*Given text*.

Here are displayed top features and various metrics for `naive_bayes_classifier` which is the output of a `tasks.naive_bayes_task.NaiveBayesTask`.

In [None]:
naive_bayes_buider = NaiveBayesClassifierBuilder()
naive_bayes_classifier = naive_bayes_buider.build(
  NaiveBayesTask().output().path
)
get_top_features(naive_bayes_classifier)
show_scores(naive_bayes_classifier)
naive_bayes_classifier

#### Logistic regression classifier

Here are displayed top features and various metrics for `logistic_regression_classifier` which is the output of a `tasks.logistic_regression_task.LogisticRegressionTask`.

In [None]:
logistic_regression_builder = LogisticRegressionClassifierBuilder()
logistic_regression_classifier = logistic_regression_builder.build(
  LogisticRegressionTask().output().path
)
get_top_features(logistic_regression_classifier)
show_scores(logistic_regression_classifier)
logistic_regression_classifier

#### Decision tree classifier

Here are displayed top features and various metrics for `decision_tree_classifier` which is the output of a `tasks.decision_tree_task.DecisionTreeTask`.

The decision tree structure is visualized.

In [None]:
def visualize_tree(model: Pipeline) -> None:
  transformers = get_transformers(model)
  predictor = get_predictor(model)
  print(
    sk_tree.export_text(
      predictor,
      feature_names=transformers.get_feature_names_out(),
      class_names=["Ham", "Spam"],  # type: ignore
      max_depth=predictor.tree_.max_depth,  # type: ignore
    )
  )


decision_tree_builder = DecisionTreeClassifierBuilder()
decision_tree_classifier = decision_tree_builder.build(
  DecisionTreeTask().output().path
)
get_top_features(decision_tree_classifier)
show_scores(decision_tree_classifier)
visualize_tree(decision_tree_classifier)
decision_tree_classifier

#### SVM classifiers

##### Linear SVM classifier

Here are displayed top features and various metrics for `linear_svm_classifier` which is the output of a `tasks.linear_svm_task.LinearSvmTask`.

In [None]:
linear_svm_builder = LinearSvmClassifierBuilder()
linear_svm_classifier = linear_svm_builder.build(
  LinearSvmTask().output().path
)
linear_svm_top_features = get_top_features(linear_svm_classifier)
show_scores(linear_svm_classifier)
linear_svm_classifier

##### RBF SVM classifier

Here are displayed various metrics for `rbf_svm_classifier` which is the output of a `tasks.rbf_svm_task.RbfSvmTask`.

*Activity 1*.
In the classifier notebook, which task class produces `logistic_regression_classifier`?
*Activity 2*.
Write the next part of the classifier notebook, picking up after its final sentence.
The items come from a different source than the classifier notebook.

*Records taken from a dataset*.
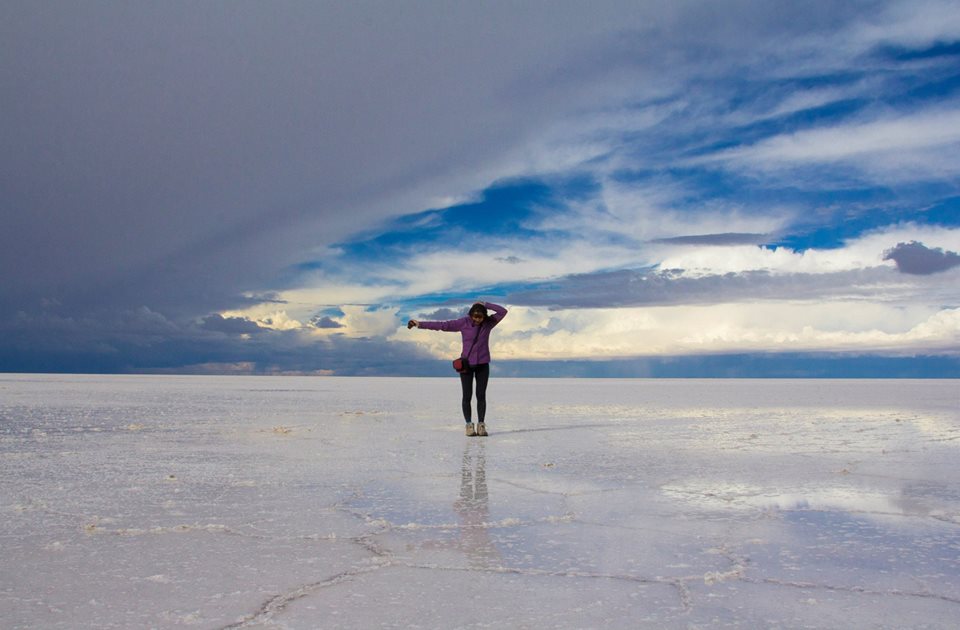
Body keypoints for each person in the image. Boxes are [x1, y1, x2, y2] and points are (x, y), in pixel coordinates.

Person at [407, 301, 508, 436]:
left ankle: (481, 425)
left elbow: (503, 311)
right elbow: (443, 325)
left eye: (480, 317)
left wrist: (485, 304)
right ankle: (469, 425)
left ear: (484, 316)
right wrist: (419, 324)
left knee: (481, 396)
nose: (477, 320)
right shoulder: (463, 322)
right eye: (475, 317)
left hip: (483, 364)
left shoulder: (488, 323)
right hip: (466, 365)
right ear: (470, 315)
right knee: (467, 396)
---
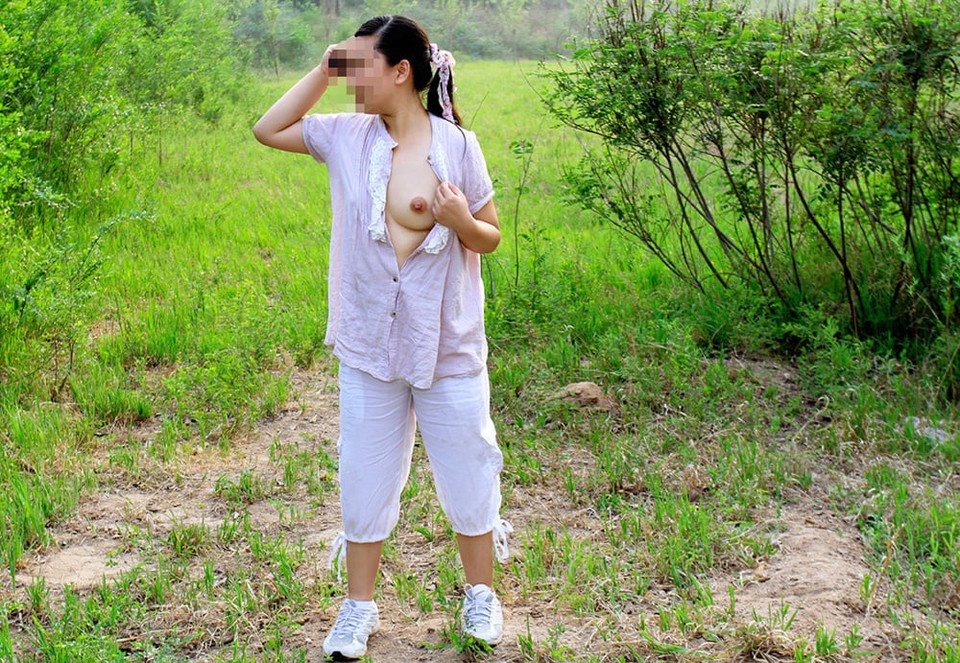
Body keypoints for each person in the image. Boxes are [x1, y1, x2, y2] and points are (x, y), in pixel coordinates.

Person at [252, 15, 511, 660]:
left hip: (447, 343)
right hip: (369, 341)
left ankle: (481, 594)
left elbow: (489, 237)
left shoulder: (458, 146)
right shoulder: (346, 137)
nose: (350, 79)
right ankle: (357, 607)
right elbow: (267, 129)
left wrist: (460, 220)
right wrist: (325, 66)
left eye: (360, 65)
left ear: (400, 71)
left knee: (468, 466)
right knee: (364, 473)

*Answer area 1*.
`tasks.logistic_regression_task.LogisticRegressionTask`

*Answer area 2*.
In [None]:
rbf_svm_builder = RbfSvmClassifierBuilder()
rbf_svm_classifier = rbf_svm_builder.build(
  RbfSvmTask().output().path
)
show_scores(rbf_svm_classifier)
rbf_svm_classifier

##### Polynomial SVM classifier

Here are displayed various metrics for `poly_svm_classifier` which is the output of a `tasks.poly_svm_task.PolySvmTask`.

In [None]:
poly_svm_builder = PolySvmClassifierBuilder()
poly_svm_classifier = poly_svm_builder.build(
  PolySvmTask().output().path
)
show_scores(poly_svm_classifier)
poly_svm_classifier

#### Bagging classifiers

##### Random forest classifier

Here are displayed top features and various metrics for `random_forest_classifier` which is the output of a `tasks.random_forest_task.RandomForestTask`.

In [None]:
random_forest_builder = RandomForestClassifierBuilder()
random_forest_classifier = random_forest_builder.build(
  RandomForestTask().output().path
)
get_top_features(random_forest_classifier)
show_scores(random_forest_classifier)
random_forest_classifier

##### Extra-trees classifier

Here are displayed top features and various metrics for `extra_trees_classifier` which is the output of a `tasks.extra_trees_task.ExtraTreesTask`.

In [None]:
extra_trees_builder = ExtraTreesClassifierBuilder()
extra_trees_classifier = extra_trees_builder.build(
  ExtraTreesTask().output().path
)
get_top_features(extra_trees_classifier)
show_scores(extra_trees_classifier)
extra_trees_classifier

#### Boosting classifiers

##### Adaptive boosting classifier

Here are displayed top features and various metrics for `ada_boost_classifier` which is the output of a `tasks.ada_boost_task.AdaBoostTask`.

In [None]:
ada_boost_builder = AdaBoostClassifierBuilder()
ada_boost_classifier = ada_boost_builder.build(
  AdaBoostTask().output().path
)
get_top_features(ada_boost_classifier)
show_scores(ada_boost_classifier)
ada_boost_classifier

##### Gradient boosting classifier

Here are displayed top features and various metrics for `gradient_boosting_classifier` which is the output of a `tasks.gradient_boosting_task.GradientBoostingTask`.

In [None]:
gradient_boosting_builder = GradientBoostingClassifierBuilder()
gradient_boosting_classifier = gradient_boosting_builder.build(
  GradientBoostingTask().output().path
)
get_top_features(gradient_boosting_classifier)
show_scores(gradient_boosting_classifier)
gradient_boosting_classifier

#### Voting classifier

Here are displayed various metrics for `voting_classifier` which is the output of a `tasks.voting_task.VotingTask`.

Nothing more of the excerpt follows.